Verwaltungsgericht Oldenburg
Urt. v. 22.10.2021, Az.: 7 A 2701/21

Beißen; Feststellung; Gefahrenvorsorge; Gefährlich; Hund; Prüfungspflicht; Prüfungsumfang; Rehabilitation; Verdacht; Wesenstest

Bibliographie

Gericht
VG Oldenburg
Datum
22.10.2021
Aktenzeichen
7 A 2701/21
Entscheidungsform
Urteil
Referenz
WKRS 2021, 71027
Entscheidungsname
[keine Angabe]
ECLI
[keine Angabe]

Amtlicher Leitsatz

Leitsatz

Anforderungen an die Feststellung der Gefährlichkeit eines Hundes

Fortführung VG Oldenburg (Oldenburg), Beschluss vom 3. August 2020 - 7 B 1671/20 -, juris

Tenor:

Die Klage wird abgewiesen.

Die Kläger tragen die Kosten des Verfahrens; insoweit ist das Urteil
vorläufig vollstreckbar.

Der Streitwert wird auf 5000,- Euro festgesetzt.

Tatbestand:

Die Kläger wenden sich gegen den Bescheid des Beklagten vom 20. Juli 2021, mit dem dieser nach einem Beißvorfall vom 18. Juni 2021 festgestellt hat, dass es sich bei dem von den Klägern gehaltenen Labrador-Rüden Balou um einen gefährlichen Hund im Sinne des § 7 NHundG handelt.

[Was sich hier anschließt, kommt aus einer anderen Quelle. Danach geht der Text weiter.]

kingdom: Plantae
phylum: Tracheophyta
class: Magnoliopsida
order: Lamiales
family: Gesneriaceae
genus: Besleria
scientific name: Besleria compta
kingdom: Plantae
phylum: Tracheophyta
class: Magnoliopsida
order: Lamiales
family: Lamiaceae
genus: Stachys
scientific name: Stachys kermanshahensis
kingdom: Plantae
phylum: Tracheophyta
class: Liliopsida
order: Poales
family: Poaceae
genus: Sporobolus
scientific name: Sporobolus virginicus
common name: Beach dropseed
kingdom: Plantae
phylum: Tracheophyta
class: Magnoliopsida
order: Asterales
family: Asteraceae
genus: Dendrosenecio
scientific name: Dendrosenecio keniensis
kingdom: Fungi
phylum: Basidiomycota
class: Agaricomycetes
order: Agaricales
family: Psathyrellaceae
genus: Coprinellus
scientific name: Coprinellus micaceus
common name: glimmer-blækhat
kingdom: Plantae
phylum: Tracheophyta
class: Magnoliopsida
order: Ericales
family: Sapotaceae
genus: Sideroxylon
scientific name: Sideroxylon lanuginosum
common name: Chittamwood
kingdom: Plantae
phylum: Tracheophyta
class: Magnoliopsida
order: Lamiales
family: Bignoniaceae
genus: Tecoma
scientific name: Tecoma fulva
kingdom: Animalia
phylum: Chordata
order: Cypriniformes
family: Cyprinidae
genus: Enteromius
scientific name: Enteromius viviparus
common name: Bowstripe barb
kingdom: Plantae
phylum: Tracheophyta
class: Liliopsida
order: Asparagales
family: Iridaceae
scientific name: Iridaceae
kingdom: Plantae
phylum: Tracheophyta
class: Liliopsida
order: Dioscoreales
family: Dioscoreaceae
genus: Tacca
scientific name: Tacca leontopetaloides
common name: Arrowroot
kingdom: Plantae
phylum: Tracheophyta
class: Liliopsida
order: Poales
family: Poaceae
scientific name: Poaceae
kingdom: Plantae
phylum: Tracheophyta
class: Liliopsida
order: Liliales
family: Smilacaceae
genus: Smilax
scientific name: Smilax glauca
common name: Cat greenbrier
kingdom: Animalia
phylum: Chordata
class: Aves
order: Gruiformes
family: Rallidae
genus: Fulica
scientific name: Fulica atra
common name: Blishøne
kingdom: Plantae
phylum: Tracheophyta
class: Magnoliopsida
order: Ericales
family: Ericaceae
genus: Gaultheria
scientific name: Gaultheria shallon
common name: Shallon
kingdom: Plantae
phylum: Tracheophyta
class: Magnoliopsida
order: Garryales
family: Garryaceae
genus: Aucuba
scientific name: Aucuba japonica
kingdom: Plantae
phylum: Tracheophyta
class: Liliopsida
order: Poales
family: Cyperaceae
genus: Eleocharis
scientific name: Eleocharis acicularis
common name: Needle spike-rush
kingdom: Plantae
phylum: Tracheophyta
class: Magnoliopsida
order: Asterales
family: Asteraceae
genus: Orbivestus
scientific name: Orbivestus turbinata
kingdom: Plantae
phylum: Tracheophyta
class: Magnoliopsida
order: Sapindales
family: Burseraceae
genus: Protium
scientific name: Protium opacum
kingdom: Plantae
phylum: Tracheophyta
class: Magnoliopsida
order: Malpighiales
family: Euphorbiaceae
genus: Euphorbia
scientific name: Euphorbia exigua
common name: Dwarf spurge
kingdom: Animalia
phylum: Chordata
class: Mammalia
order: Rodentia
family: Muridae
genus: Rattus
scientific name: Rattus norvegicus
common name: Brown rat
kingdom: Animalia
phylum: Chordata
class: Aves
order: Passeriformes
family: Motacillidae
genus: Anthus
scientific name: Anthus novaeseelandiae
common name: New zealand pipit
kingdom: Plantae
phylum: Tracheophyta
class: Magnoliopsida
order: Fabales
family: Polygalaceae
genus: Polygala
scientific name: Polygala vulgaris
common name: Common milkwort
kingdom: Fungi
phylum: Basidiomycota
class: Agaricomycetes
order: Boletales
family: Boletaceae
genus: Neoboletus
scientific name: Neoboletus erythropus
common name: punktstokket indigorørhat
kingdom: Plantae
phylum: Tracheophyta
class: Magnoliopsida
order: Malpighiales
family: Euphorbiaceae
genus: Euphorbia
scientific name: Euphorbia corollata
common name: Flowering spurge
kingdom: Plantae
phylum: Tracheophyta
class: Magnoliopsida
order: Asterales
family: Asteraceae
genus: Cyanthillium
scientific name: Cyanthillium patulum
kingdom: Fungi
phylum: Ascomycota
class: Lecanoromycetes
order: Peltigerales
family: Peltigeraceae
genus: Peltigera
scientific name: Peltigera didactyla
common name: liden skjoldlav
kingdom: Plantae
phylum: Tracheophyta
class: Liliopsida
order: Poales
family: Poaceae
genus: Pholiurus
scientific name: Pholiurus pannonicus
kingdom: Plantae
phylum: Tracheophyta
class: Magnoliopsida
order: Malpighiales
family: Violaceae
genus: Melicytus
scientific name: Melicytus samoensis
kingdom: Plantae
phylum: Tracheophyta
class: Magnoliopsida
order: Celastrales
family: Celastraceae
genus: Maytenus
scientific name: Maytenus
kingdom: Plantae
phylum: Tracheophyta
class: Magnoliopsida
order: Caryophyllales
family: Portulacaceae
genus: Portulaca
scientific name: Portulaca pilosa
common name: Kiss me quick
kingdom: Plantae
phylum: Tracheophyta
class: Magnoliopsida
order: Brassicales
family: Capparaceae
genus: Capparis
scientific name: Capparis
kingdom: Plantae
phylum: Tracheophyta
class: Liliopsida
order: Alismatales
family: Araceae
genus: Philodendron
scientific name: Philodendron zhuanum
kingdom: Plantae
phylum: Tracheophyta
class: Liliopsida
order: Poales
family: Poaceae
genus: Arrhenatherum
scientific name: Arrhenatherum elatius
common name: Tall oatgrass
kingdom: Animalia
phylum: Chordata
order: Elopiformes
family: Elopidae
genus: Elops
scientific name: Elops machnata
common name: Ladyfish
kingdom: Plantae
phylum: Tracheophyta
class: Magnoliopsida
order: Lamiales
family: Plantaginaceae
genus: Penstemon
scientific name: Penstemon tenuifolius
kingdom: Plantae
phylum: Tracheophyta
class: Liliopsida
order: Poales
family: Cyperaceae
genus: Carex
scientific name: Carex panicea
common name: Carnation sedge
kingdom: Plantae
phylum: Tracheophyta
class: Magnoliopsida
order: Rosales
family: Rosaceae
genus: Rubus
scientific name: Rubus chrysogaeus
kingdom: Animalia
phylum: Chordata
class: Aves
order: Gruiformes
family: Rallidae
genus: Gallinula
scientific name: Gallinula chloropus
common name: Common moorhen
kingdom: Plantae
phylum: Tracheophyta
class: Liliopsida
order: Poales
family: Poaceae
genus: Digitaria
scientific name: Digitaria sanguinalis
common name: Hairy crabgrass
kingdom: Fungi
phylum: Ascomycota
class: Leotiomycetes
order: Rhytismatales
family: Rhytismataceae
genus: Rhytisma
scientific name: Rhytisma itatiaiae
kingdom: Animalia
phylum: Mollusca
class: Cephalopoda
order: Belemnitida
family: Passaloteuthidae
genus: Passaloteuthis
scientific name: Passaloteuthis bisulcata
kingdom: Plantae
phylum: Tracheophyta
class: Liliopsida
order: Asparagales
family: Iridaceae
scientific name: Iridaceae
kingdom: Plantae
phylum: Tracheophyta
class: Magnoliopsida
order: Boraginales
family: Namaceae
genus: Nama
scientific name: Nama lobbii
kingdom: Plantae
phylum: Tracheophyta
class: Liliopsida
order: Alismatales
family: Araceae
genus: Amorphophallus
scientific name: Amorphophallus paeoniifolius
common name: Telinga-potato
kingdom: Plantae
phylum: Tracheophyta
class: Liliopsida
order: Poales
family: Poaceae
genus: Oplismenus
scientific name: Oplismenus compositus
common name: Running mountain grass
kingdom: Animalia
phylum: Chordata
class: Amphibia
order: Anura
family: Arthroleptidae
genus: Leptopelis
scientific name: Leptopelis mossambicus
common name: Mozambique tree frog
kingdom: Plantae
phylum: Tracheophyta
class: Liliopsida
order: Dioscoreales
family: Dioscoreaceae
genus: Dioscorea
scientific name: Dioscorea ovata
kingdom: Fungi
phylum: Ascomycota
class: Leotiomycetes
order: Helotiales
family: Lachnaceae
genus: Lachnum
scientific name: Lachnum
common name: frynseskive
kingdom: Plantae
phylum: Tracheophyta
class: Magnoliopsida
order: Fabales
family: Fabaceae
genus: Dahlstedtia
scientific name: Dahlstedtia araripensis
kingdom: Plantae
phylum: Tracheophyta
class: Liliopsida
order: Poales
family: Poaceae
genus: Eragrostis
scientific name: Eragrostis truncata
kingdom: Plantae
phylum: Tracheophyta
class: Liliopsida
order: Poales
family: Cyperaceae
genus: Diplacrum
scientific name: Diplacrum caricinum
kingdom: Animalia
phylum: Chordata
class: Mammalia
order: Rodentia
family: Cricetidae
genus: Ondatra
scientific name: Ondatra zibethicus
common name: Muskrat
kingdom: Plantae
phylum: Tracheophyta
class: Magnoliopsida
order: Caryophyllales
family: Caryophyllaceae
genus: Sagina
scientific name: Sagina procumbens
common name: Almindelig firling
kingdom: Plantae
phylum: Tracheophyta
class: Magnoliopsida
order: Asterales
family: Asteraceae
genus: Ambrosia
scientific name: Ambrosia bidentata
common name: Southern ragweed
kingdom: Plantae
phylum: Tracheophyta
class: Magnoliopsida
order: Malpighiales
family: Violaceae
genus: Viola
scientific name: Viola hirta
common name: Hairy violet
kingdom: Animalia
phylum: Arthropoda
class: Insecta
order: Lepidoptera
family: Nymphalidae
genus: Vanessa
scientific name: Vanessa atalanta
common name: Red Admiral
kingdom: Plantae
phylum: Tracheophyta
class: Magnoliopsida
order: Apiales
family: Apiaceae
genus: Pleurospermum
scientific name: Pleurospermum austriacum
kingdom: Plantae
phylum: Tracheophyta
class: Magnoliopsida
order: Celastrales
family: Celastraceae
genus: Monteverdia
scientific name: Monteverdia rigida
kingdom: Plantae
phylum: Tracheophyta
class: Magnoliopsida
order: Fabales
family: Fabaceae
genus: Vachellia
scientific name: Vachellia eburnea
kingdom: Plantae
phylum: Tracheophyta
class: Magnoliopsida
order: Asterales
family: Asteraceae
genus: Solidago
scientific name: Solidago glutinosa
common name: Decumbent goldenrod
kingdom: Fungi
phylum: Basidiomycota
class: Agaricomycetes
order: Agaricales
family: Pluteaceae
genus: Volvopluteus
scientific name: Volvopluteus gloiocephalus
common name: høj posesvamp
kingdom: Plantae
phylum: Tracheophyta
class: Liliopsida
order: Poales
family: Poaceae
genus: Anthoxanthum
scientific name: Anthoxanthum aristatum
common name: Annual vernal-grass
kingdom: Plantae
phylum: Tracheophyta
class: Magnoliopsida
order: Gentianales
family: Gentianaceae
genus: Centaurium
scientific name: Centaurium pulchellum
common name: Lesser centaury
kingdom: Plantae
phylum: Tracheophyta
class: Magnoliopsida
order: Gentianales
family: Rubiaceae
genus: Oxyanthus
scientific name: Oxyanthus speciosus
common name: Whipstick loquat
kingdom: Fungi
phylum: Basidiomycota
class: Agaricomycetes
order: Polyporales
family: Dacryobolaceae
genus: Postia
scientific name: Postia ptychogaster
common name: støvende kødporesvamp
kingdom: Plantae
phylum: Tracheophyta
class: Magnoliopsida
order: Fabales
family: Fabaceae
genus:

Die Kläger haben am 30. Juli 2021 Klage erhoben, zu deren Begründung sie sich im Wesentlichen darauf stützen, dass der im Zuge des eingeleiteten Erlaubnisverfahrens einzuholende Wesenstests ergeben werde, dass der Hund nicht gefährlich sei, wonach auch diese Einstufung wegfalle.

Die Kläger beantragen,

den Bescheid des Beklagten vom 20. Juli 2021 aufzuheben.

Der Beklagte tritt der Klage bezugnehmend auf die Gründe des angegriffenen Bescheides, diese wiederholend, vertiefend und ergänzend, entgegen und beantragt,

die Klage abzuweisen.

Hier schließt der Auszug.